◆ Exercise data ◆
^^^^^^^^^^^^^^^^

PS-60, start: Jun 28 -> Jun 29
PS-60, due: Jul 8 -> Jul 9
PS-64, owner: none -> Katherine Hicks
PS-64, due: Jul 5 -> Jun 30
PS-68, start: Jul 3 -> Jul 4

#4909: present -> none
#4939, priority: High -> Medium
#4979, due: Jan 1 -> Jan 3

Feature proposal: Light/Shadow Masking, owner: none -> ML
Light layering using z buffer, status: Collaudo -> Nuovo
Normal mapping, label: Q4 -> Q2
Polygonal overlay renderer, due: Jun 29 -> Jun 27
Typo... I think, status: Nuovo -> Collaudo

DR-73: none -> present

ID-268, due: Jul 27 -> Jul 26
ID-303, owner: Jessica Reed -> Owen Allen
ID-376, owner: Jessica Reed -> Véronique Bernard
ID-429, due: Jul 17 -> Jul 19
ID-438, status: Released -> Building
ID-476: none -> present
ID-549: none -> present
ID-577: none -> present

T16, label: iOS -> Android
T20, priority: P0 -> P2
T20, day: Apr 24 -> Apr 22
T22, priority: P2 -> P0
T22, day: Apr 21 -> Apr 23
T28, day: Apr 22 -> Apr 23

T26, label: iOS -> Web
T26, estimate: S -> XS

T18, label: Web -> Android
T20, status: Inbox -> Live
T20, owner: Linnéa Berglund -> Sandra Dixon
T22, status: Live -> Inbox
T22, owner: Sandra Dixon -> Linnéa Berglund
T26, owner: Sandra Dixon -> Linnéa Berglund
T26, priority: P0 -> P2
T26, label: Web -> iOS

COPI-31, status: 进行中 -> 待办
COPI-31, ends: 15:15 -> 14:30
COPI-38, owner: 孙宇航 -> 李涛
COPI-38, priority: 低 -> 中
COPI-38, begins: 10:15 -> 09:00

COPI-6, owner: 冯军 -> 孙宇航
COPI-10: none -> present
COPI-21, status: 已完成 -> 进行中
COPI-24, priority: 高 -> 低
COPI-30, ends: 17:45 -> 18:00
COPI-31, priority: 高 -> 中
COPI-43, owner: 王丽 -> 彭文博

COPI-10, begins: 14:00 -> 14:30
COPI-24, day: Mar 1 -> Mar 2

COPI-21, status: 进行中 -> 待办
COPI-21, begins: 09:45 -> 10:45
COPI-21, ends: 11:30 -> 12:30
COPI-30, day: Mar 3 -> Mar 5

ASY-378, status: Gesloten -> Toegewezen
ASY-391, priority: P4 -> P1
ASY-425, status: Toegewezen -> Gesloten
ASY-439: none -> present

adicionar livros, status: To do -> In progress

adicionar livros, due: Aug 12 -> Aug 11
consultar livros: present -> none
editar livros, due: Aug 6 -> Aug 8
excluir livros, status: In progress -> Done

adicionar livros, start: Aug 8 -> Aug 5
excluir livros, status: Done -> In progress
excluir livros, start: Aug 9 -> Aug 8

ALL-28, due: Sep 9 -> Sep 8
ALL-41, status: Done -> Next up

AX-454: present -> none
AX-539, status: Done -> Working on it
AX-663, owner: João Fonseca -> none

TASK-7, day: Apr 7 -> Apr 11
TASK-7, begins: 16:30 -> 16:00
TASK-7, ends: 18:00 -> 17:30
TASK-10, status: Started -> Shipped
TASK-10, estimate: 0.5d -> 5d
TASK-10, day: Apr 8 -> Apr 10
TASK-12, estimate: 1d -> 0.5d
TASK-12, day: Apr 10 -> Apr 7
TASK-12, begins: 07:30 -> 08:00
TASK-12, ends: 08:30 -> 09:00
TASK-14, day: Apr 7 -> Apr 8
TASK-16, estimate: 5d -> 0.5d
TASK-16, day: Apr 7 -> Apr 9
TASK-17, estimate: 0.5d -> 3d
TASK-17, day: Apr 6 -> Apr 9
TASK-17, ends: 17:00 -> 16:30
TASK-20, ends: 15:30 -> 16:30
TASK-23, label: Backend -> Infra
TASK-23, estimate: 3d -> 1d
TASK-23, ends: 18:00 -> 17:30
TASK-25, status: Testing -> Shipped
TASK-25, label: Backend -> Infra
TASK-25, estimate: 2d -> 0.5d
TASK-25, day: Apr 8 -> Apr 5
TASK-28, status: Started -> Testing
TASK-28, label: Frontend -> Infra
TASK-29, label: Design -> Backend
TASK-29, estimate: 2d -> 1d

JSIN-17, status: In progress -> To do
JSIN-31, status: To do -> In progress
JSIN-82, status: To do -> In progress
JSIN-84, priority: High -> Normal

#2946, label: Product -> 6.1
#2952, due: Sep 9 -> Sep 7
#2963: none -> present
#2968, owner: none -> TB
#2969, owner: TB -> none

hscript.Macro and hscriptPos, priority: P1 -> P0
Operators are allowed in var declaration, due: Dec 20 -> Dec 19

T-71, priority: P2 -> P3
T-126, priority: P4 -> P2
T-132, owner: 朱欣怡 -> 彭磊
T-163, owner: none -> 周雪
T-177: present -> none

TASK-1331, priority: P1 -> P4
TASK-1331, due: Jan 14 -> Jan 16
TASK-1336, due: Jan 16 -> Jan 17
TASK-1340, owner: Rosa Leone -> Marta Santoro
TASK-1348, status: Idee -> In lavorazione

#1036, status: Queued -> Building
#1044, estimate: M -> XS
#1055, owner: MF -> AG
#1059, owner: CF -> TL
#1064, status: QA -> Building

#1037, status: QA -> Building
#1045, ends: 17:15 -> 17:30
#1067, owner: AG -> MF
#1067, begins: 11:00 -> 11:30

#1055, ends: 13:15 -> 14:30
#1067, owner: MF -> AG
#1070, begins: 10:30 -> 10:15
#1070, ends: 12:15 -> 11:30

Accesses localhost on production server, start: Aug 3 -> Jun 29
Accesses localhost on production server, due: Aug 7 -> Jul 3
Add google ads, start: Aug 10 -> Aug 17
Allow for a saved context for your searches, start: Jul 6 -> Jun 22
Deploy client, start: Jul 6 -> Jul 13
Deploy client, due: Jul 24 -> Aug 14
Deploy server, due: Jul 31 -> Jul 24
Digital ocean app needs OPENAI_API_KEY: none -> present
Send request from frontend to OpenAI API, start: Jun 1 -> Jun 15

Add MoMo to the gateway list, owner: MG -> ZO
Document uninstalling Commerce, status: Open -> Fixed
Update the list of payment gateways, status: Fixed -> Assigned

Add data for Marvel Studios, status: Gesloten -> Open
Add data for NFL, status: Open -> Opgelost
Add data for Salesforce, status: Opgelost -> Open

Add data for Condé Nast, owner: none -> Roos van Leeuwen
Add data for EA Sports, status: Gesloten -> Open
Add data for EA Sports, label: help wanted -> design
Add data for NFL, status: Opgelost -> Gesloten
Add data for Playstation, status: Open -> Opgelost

^^^^^^^^^^^^^^^^

All that is wanted is the stretch of lines above from the one containing "ID-268, due: Jul 27 -> Jul 26" through the one containing "COPI-38, priority: 低 -> 中", duplicated exactly.

◆ Written response ◆
ID-268, due: Jul 27 -> Jul 26
ID-303, owner: Jessica Reed -> Owen Allen
ID-376, owner: Jessica Reed -> Véronique Bernard
ID-429, due: Jul 17 -> Jul 19
ID-438, status: Released -> Building
ID-476: none -> present
ID-549: none -> present
ID-577: none -> present

T16, label: iOS -> Android
T20, priority: P0 -> P2
T20, day: Apr 24 -> Apr 22
T22, priority: P2 -> P0
T22, day: Apr 21 -> Apr 23
T28, day: Apr 22 -> Apr 23

T26, label: iOS -> Web
T26, estimate: S -> XS

T18, label: Web -> Android
T20, status: Inbox -> Live
T20, owner: Linnéa Berglund -> Sandra Dixon
T22, status: Live -> Inbox
T22, owner: Sandra Dixon -> Linnéa Berglund
T26, owner: Sandra Dixon -> Linnéa Berglund
T26, priority: P0 -> P2
T26, label: Web -> iOS

COPI-31, status: 进行中 -> 待办
COPI-31, ends: 15:15 -> 14:30
COPI-38, owner: 孙宇航 -> 李涛
COPI-38, priority: 低 -> 中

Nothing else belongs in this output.